Bumgarner, the youngest starting pitcher in baseball last season (min. 150 IP), has made an impressive transition to the big leagues. Though none of them will likely reach the majors at as young of an age as Bumgarner, here are the three most intriguing young arms I saw this year during my week at Minor League Spring Training in Arizona:
Luke Jackson, RHP, TEX
Current Level: Low-A
Jackson warrants immediate long-term fantasy consideration. He’s off to a hot start and he has the stuff to back it up. That said, there could be some speed bumps along the way. I saw a low-to-mid-90s fastball that could touch the upper-90s when he pitched up in the zone. He also threw a low-80s curveball with good depth and late break. What’s more, Jackson showed feel for a late-diving low-80s changeup. Any 20-year-old who can get his fastball up to the high-90s and flash two other potentially solid offerings is an elite prospect.
Though Jackson didn’t display a great feel for pitching, with his stuff, he’ll be able to overpower hitters and learn to pitch along the way. The Rangers will likely exercise patience with him as he continues to figure out how to be more of a pitcher than thrower. If he puts everything together, he could someday surface as a top-of-the-rotation starter. Barring injury, I’ll be surprised if he doesn’t at least make his way into a MLB bullpen.
Radhames Quezada, RHP, CIN
Current Level: Low-A
Closer to 6-foot than his listed 6-foot-2, Quezada has a live arm.
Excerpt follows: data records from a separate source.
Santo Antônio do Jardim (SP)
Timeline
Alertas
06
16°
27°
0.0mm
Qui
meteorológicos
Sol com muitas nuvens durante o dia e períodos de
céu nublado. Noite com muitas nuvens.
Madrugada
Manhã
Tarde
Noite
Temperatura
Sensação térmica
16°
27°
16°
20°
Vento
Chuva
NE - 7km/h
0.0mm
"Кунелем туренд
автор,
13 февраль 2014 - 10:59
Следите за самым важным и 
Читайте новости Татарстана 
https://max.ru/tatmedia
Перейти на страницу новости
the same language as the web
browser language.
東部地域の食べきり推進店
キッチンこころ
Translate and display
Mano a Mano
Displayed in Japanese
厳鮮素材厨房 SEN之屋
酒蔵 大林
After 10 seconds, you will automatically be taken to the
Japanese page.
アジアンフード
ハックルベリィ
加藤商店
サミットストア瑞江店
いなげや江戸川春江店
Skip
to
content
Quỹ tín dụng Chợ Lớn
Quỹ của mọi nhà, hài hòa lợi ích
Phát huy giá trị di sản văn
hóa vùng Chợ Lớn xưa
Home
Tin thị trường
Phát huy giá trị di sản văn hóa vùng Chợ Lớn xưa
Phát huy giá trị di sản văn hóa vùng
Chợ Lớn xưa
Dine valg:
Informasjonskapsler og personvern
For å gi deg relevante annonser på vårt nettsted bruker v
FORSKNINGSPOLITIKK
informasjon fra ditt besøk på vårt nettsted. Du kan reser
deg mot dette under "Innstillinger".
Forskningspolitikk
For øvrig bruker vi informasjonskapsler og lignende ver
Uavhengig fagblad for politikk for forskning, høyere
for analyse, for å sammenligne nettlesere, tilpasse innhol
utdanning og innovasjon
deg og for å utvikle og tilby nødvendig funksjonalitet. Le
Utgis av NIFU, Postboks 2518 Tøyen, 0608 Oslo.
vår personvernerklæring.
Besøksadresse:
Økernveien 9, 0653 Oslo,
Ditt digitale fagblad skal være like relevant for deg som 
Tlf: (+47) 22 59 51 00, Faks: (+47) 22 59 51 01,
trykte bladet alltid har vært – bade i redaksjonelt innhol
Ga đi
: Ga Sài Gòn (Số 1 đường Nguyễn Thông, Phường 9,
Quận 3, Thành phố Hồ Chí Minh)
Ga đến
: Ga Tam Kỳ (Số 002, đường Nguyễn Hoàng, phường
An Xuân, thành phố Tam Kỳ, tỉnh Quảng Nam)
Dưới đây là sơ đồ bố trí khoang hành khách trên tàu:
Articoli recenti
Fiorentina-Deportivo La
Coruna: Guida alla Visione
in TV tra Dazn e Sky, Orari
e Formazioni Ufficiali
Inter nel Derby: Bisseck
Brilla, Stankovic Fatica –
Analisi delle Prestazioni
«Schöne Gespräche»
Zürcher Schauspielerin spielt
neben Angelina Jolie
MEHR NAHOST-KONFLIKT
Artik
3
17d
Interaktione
I saw his fastball sitting at 91-92 MPH with some arm side run. He touched 93 MPH with the pitch and showed an advanced ability to command it. He buried a late-breaking curveball well in the dirt. It didn’t have a lot of depth, but was a sharp pitch. He also showed feel for a mid-80s changeup. Athletic with good balance, Quezada repeated his delivery well.
He may not be a big-upside guy, but Quezada showed a deep enough arsenal to someday start in the big leagues. He’ll likely spend all of 2012 between Low-A and High-A. He did enough to firmly entrench himself on my list of potential breakout minor league follows this year.
David Perez, RHP, TEX
Current Level: Not assigned to a full-season team
Exciting for both his age and upside, Perez was more raw than I expected. In the brief bit of action I saw him display, he showed a high-80s fastball that touched the low-90s. He lacked movement and feel for the pitch, and hitters were all over it. I also saw a big, sweeping curveball that he didn’t command well. But it flashed plus. A long-limbed athlete, Perez didn’t have the smoothest mechanics and he pitched with a poor tempo. He looked to be going through the motions more than aggressively attacking hitters.
Overall, he didn’t seem to be focused or mentally prepared to face full-season-caliber hitters. While he’s certainly an arm to follow, I saw a pitcher who may take some time to figure things out, not someone who is primed to blaze through the minors.